» **ACTIVITY**: Search the data below for the string "influence". Extract every line that contains it.

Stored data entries
◇ ◇ ◇ ◇ ◇ ◇ ◇
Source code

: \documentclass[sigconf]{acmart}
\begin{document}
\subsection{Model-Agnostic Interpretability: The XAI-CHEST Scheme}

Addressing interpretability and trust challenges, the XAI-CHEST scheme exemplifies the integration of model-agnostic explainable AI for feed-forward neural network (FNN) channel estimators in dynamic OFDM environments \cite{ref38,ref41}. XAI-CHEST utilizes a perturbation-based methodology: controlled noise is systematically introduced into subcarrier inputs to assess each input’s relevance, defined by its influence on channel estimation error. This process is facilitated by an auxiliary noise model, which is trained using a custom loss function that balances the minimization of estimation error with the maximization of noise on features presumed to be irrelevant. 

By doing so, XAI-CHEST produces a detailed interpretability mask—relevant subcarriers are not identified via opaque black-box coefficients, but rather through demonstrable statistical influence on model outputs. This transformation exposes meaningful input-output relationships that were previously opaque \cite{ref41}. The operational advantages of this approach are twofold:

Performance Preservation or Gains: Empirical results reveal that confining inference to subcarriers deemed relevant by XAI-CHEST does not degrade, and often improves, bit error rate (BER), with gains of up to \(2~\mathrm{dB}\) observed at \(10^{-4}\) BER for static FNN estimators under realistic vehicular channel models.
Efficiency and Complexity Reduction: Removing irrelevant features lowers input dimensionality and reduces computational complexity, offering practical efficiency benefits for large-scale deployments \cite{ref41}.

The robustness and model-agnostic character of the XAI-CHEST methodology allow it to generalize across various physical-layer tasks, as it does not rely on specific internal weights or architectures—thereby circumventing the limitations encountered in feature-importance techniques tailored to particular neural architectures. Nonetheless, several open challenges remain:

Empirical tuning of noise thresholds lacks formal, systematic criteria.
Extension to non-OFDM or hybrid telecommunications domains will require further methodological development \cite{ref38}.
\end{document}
◇ ◇ ◇ ◇ ◇ ◇ ◇
» **EXPECTED ANSWER**:
Addressing interpretability and trust challenges, the XAI-CHEST scheme exemplifies the integration of model-agnostic explainable AI for feed-forward neural network (FNN) channel estimators in dynamic OFDM environments \cite{ref38,ref41}. XAI-CHEST utilizes a perturbation-based methodology: controlled noise is systematically introduced into subcarrier inputs to assess each input’s relevance, defined by its influence on channel estimation error. This process is facilitated by an auxiliary noise model, which is trained using a custom loss function that balances the minimization of estimation error with the maximization of noise on features presumed to be irrelevant. 
By doing so, XAI-CHEST produces a detailed interpretability mask—relevant subcarriers are not identified via opaque black-box coefficients, but rather through demonstrable statistical influence on model outputs. This transformation exposes meaningful input-output relationships that were previously opaque \cite{ref41}. The operational advantages of this approach are twofold:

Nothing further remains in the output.